===== TEXT PROVIDED =====
Designing a basic chat system using Java Socket programming

“A socket is one end-point of a two-way communication link between two programs running on the network. Socket classes are used to represent the connection between a client program and a server program. “  – Oracle Docs.

So,

Server Socket  listens to  port    ==>     <XX>    <==     Client Socket connect to port

Lets build a basic chat system using socket programming.

Server Socket : It listens to port 2200 and responds to client

package com.language.sockets;
import java.io.IOException;
import java.io.InputStream;
import java.io.OutputStream;
import java.net.InetAddress;
import java.net.ServerSocket;
import java.net.Socket;
import java.net.UnknownHostException;
import java.util.Scanner;

// This is Server Socket which listens to and responds to client
public class ServerSocketImpl {

    public static void main(String args[])
===== DATA EXCERPTS =====
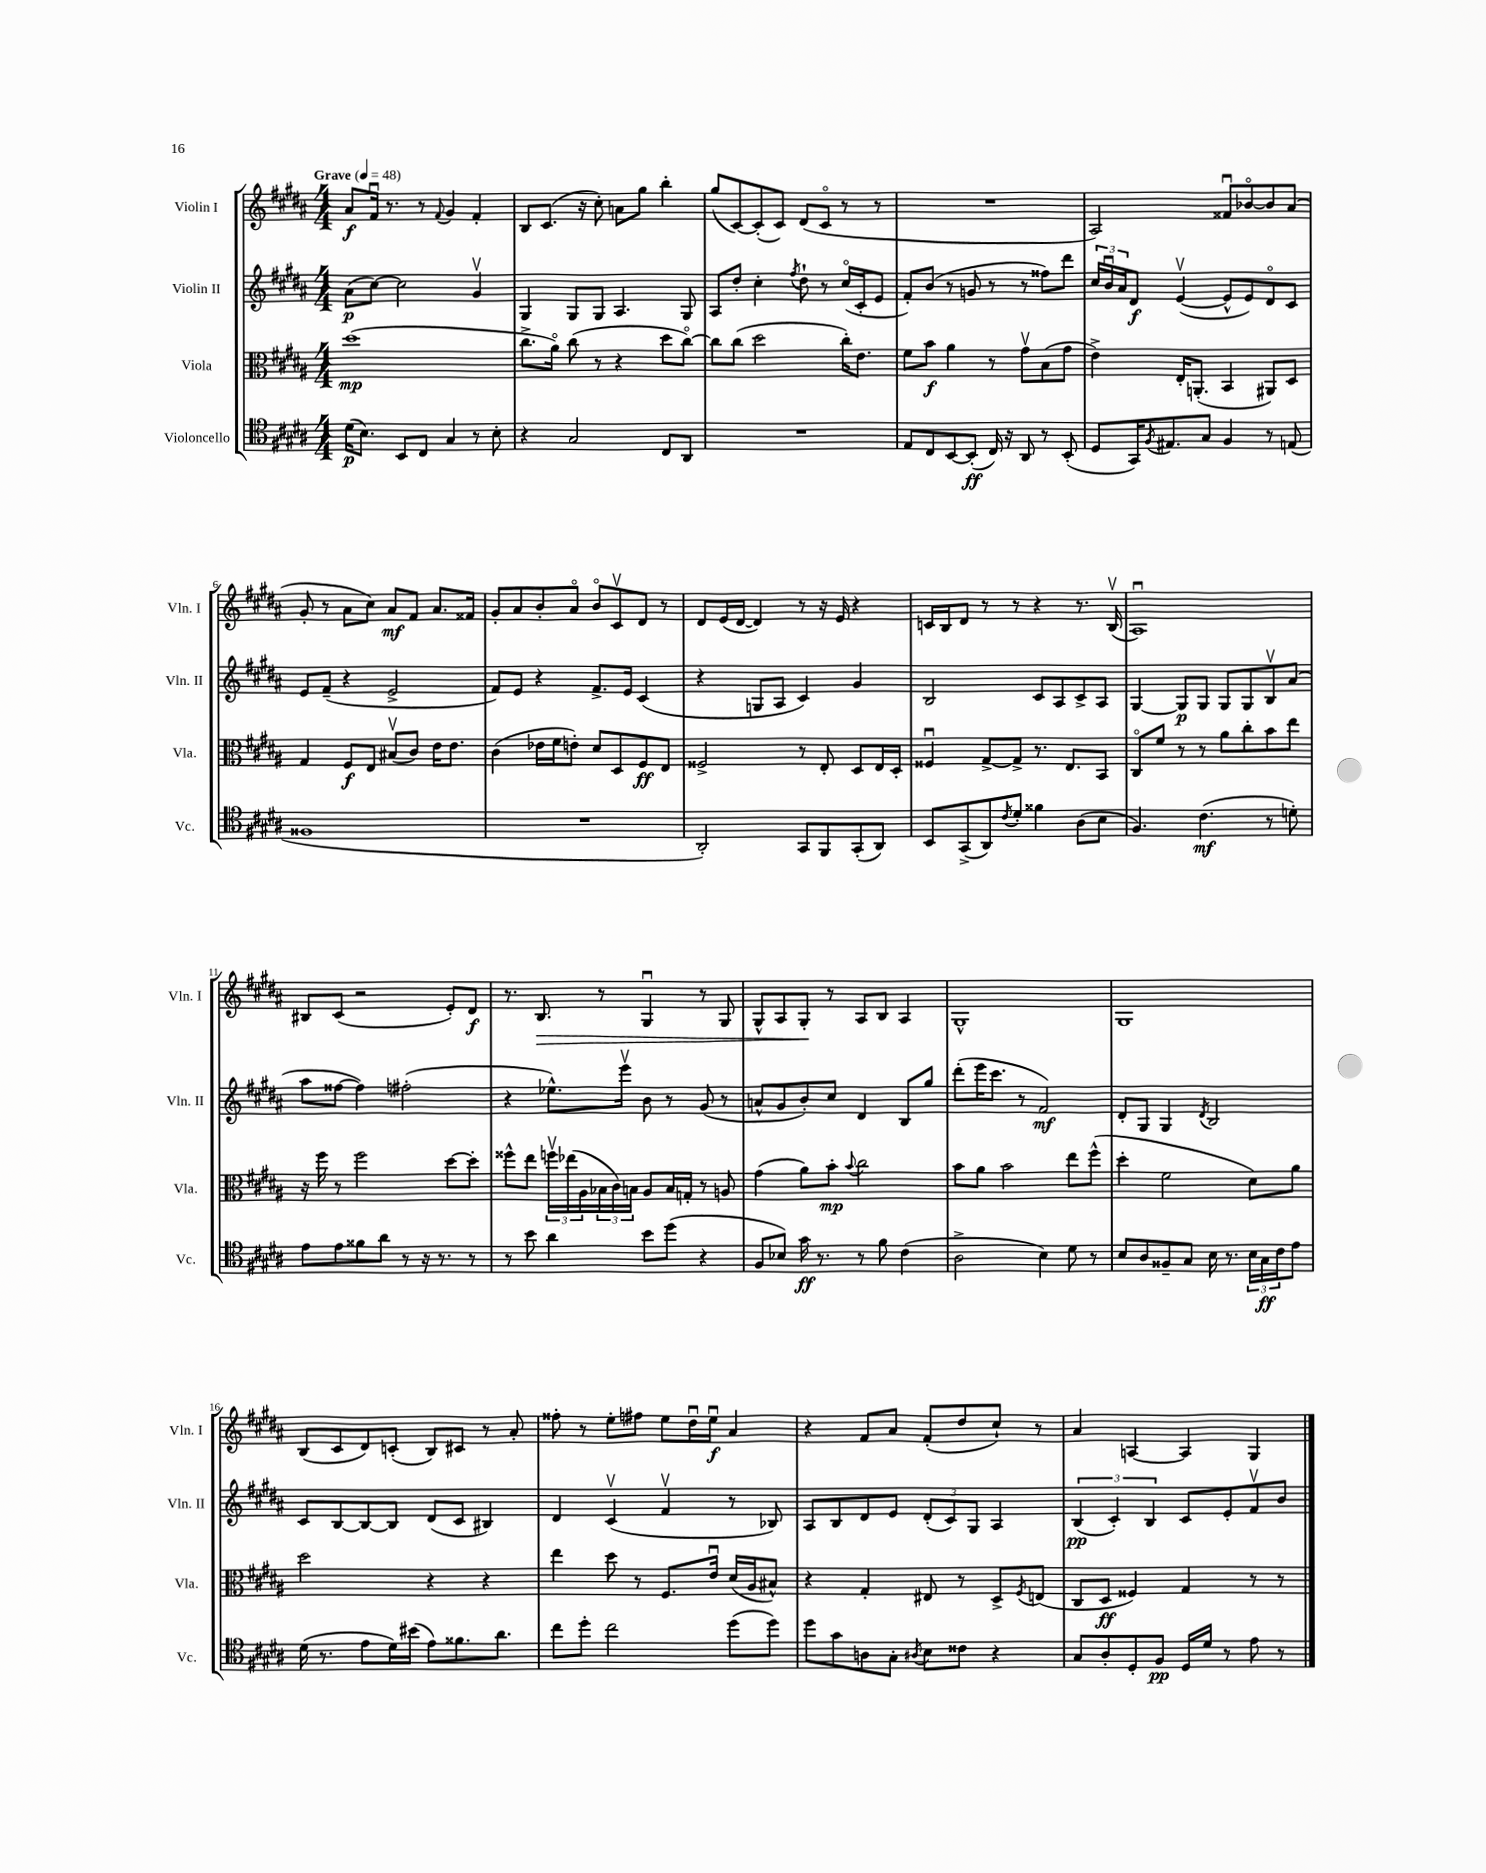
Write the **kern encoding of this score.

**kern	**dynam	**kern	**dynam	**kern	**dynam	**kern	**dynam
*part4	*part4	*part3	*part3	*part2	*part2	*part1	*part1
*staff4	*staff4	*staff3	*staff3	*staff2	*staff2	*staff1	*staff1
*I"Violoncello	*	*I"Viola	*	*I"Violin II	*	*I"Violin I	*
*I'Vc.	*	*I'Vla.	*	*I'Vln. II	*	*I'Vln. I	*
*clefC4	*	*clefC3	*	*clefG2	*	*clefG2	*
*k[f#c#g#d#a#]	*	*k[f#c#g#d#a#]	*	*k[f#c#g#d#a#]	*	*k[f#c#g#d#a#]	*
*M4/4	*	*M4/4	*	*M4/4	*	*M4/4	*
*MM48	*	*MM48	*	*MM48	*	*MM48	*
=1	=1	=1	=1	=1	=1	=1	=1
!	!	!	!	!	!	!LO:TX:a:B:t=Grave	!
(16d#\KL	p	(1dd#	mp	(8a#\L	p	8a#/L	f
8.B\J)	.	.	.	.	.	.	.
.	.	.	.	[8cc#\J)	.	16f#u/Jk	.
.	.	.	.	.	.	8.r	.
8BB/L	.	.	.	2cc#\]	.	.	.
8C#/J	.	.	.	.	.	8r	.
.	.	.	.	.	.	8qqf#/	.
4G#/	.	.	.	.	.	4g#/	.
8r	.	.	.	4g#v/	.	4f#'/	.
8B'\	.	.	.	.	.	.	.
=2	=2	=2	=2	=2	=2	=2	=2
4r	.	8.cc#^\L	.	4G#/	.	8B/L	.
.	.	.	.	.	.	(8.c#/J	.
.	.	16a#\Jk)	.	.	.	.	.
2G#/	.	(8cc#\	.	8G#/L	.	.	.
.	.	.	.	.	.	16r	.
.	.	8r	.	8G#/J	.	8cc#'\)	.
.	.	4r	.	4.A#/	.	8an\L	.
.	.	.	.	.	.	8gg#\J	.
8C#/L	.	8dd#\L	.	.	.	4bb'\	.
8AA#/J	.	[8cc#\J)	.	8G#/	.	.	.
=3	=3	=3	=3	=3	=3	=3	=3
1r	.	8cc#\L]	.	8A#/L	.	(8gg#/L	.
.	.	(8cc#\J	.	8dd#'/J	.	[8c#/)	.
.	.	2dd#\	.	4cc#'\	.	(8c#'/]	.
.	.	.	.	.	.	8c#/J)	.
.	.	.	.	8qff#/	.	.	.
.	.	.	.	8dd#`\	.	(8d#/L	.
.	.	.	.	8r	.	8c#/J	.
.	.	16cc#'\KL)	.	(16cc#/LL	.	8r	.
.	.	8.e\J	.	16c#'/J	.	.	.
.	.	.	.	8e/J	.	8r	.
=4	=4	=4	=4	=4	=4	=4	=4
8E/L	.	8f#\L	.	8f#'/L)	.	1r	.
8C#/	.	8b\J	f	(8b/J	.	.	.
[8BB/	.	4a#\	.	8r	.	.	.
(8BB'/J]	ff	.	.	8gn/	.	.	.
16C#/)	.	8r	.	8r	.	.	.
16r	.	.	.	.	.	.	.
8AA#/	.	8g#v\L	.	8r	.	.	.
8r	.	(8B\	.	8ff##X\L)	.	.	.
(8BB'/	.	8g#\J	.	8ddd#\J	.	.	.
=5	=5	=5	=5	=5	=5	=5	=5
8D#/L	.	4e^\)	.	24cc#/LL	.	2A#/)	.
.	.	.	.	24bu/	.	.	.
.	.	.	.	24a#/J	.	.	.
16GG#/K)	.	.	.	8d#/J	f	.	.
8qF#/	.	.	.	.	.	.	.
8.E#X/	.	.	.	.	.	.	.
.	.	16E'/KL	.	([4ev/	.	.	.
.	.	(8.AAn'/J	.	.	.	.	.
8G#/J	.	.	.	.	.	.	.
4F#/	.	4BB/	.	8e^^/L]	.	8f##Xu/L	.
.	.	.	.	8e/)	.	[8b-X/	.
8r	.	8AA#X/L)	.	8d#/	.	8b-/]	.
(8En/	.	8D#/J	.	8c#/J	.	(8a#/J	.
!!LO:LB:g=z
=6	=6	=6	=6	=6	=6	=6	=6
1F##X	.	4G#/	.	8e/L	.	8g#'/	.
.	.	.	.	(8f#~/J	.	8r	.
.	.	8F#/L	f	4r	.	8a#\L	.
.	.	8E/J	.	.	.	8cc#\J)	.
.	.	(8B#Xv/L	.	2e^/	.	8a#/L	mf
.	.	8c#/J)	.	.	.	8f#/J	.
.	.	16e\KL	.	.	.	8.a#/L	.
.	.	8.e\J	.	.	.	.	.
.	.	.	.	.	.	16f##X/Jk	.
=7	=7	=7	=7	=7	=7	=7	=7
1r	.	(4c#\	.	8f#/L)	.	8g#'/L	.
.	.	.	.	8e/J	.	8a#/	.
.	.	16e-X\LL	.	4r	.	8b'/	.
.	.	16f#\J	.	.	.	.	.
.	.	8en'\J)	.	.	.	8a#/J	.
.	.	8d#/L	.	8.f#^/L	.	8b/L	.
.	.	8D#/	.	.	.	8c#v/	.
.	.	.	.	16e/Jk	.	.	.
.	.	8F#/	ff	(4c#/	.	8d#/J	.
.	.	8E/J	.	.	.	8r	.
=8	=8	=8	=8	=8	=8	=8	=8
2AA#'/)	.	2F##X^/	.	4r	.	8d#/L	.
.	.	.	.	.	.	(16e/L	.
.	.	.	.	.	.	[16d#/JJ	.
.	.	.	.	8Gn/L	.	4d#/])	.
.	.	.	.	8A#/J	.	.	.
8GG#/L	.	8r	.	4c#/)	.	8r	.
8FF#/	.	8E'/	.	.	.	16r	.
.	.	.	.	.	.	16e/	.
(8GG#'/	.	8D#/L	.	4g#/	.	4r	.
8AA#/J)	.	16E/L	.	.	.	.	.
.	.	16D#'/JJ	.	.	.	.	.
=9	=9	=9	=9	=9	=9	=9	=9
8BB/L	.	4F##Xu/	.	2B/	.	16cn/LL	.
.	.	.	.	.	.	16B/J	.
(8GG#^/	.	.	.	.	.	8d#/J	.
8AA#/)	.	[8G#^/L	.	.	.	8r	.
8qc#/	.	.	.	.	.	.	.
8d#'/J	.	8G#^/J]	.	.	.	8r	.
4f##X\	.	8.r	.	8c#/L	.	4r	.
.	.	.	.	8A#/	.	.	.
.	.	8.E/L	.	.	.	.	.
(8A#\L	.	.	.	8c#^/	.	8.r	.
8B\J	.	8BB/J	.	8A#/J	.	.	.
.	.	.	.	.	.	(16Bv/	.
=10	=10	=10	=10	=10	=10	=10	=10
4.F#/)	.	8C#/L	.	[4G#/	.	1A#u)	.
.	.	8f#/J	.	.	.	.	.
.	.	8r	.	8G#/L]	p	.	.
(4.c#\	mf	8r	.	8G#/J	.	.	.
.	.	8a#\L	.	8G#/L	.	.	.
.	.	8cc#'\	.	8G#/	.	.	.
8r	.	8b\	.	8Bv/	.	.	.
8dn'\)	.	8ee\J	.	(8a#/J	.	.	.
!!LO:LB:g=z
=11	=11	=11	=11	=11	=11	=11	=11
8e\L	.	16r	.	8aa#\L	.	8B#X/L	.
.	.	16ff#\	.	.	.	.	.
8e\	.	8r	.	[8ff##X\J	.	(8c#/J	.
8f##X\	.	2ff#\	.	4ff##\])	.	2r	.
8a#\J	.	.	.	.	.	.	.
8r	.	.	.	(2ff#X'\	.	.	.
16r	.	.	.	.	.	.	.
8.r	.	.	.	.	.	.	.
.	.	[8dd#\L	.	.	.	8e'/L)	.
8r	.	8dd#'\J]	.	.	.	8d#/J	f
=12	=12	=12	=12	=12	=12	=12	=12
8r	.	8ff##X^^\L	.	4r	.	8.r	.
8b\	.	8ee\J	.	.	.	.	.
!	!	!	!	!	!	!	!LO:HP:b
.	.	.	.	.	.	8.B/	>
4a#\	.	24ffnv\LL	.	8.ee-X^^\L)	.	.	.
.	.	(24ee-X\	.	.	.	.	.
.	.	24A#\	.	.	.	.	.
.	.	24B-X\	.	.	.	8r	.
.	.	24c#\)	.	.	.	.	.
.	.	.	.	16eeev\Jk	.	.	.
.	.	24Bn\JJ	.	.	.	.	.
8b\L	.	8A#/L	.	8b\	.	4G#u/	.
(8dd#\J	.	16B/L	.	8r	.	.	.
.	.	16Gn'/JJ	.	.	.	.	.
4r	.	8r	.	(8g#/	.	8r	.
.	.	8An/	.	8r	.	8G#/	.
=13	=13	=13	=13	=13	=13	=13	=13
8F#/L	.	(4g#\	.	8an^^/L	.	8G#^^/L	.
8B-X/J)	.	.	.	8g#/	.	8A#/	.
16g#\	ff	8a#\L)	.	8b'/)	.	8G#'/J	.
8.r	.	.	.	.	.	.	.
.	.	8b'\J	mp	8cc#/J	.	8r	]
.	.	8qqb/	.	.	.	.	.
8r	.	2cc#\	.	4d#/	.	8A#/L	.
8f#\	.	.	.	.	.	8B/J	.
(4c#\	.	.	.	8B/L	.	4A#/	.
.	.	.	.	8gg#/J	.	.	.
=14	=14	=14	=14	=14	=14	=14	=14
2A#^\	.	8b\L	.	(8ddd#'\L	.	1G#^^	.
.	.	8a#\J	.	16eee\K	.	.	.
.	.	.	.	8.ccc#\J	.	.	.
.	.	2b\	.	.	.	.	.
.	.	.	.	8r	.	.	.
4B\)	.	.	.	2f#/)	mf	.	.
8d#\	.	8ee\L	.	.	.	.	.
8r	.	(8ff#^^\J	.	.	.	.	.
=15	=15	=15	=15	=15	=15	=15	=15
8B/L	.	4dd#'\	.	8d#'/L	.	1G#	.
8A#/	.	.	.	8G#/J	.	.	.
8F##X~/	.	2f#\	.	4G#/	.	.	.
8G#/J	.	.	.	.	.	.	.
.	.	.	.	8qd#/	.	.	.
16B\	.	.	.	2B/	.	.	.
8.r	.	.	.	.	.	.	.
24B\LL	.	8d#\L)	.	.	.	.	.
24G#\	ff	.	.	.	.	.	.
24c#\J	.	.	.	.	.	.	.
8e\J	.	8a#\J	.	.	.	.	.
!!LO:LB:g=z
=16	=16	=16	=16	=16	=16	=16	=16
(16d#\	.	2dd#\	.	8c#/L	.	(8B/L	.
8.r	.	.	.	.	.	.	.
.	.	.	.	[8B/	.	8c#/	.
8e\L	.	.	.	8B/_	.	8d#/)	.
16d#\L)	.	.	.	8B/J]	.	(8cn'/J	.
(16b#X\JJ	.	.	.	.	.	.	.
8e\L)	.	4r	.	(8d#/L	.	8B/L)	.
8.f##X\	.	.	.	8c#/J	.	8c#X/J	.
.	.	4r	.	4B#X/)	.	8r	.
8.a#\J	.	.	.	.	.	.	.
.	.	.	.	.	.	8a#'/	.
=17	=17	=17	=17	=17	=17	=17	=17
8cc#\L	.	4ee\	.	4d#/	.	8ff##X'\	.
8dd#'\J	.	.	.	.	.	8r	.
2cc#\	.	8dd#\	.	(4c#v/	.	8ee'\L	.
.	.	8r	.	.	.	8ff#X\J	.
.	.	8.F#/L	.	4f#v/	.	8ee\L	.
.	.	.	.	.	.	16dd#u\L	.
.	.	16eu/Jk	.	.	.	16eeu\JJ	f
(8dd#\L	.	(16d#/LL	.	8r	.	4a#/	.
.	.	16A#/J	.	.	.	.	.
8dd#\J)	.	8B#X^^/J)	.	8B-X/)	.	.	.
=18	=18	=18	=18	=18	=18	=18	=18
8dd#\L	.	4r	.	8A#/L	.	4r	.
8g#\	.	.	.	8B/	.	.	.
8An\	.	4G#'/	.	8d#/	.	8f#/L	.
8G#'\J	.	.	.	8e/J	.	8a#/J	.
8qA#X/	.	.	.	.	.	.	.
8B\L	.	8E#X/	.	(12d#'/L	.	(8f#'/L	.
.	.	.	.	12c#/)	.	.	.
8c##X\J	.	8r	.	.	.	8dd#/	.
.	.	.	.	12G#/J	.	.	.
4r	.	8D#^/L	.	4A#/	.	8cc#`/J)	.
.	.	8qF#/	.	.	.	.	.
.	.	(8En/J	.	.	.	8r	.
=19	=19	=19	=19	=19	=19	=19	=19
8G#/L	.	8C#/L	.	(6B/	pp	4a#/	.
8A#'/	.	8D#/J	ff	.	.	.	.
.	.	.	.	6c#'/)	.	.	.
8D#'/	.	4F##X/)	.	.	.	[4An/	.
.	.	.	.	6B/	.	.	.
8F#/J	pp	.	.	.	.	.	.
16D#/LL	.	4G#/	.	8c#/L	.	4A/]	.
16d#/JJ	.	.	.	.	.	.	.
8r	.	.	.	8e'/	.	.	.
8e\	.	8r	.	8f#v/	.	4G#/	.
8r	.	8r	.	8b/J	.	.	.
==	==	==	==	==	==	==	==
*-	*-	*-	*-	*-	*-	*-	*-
=====
● **REQUIREMENT**: Decide whether each statement agrees with the Java socket chat text: (a) the server listens on port 2200; (b) the definition of a socket is credited to Oracle Docs; (c) the server socket is the one that connects to the port. For each, answer yes or no and quote the words from the text that settle it.

● **EXPECTED OUTPUT**:
(a) Yes: "It listens to port 2200 and responds to client"
(b) Yes: "– Oracle Docs."
(c) No: "Client Socket connect to port"